_Given passage_:
Video from Desiring God


Is My Painting Hobby a Wartime Waste? - Ask Pastor John

"Welcome back to the podcast. Is the hobby of watercolor painting a wartime waste of time and money? That’s the question today from a listener named Amy. “Pastor John, hello to you, and thank you for your ministry over these many years,” she writes. “I have benefitted greatly from it. Your ‘seashells’ message was especially profound to me.” Yes, one of the classic John Piper sermons, which is titled, “Boasting Only in the Cross,” preached on May 20, 2000. “But that sermon left me with a lingering question I’ve never resolved. Would you consider all hobbies, like seashell collecting, a waste of life?

“I ask because I recently took up watercolor painting. I keep asking myself, Does this glorify God? And to what purpose does this further his kingdom? I’m not sure it does. Painting is a relaxing stress-reliever for me, and I have enjoyed using it to make homemade cards for people. But it seems it’s mostly for my benefit and enjoyment. You clearly have a category for hobbies — when Tony recently asked you to name your favorite hobbies, you said Scrabble with Noël and making your yard look perfect (in APJ 1882). So, what guidelines can you offer us wartime Christians to discern when hobbies are God-glorifying and when they become life-wasting?”

When I first tackled this question nine years ago on APJ, I was reading biographies at the time — books about Hudson Taylor and by Hudson Taylor, the missionary. And I think Hudson Taylor, at that time and now (if he were alive), would answer this question pretty bluntly and say, “Come on, come on, let’s give our lives for the cause of the gospel, especially world evangelization.” So, I have that ringing in my ears even to this day. And I don’t want to soft-pedal how radical the Christian life is by being culturally adapting as a Christian and ignoring the horrific plight of the lost and the unreached of this world.

_Dataset content_:
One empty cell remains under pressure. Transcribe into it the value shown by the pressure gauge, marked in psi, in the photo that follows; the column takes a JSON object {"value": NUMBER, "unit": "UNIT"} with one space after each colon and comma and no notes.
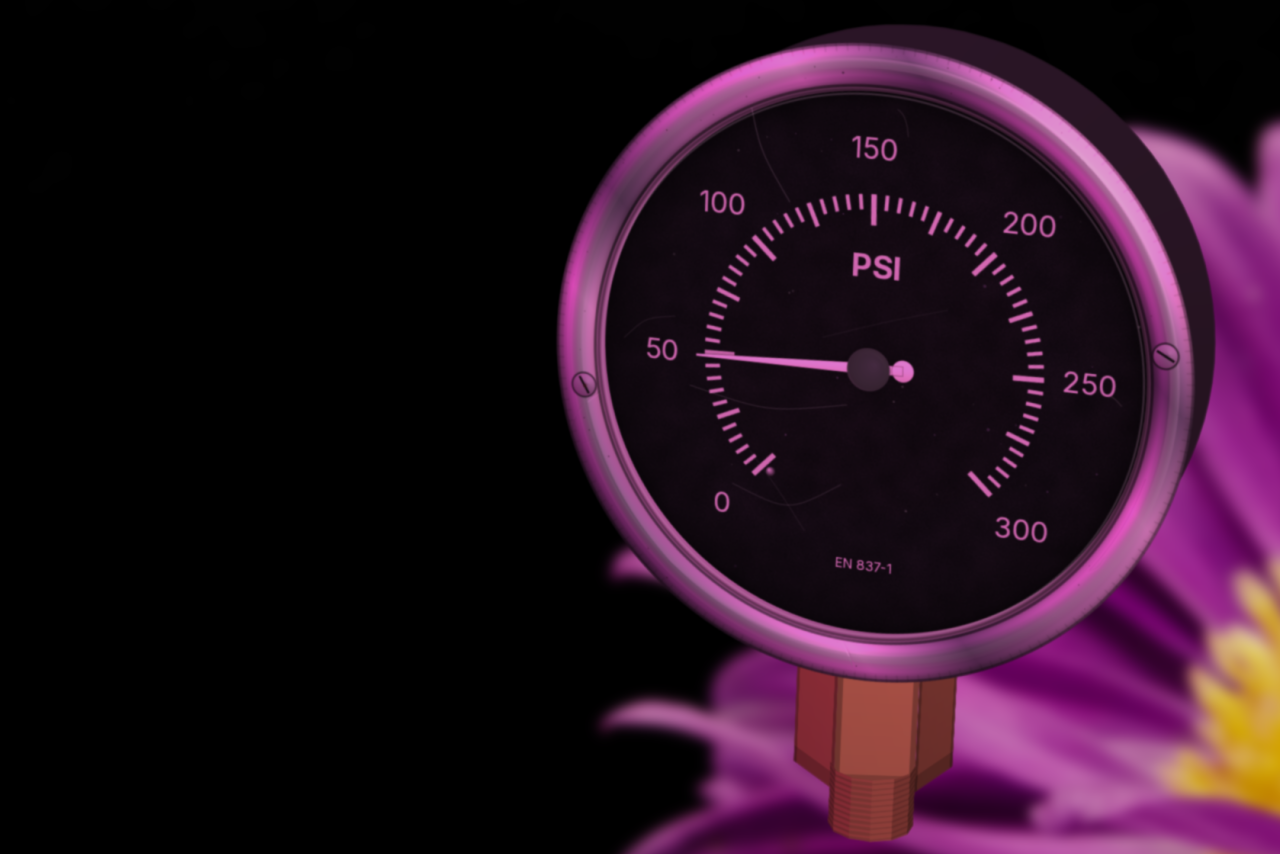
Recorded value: {"value": 50, "unit": "psi"}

_To do_:
1 > Return, word for word, the part of the podcast transcript that opens with the words containing "Video from Desiring" and closes with "waste of life?".
2 > In the podcast transcript, on what date was the sermon "Boasting Only in the Cross" preached?

_Answers by item number_:
1 >
Video from Desiring God


Is My Painting Hobby a Wartime Waste? - Ask Pastor John

"Welcome back to the podcast. Is the hobby of watercolor painting a wartime waste of time and money? That’s the question today from a listener named Amy. “Pastor John, hello to you, and thank you for your ministry over these many years,” she writes. “I have benefitted greatly from it. Your ‘seashells’ message was especially profound to me.” Yes, one of the classic John Piper sermons, which is titled, “Boasting Only in the Cross,” preached on May 20, 2000. “But that sermon left me with a lingering question I’ve never resolved. Would you consider all hobbies, like seashell collecting, a waste of life?

2 > May 20, 2000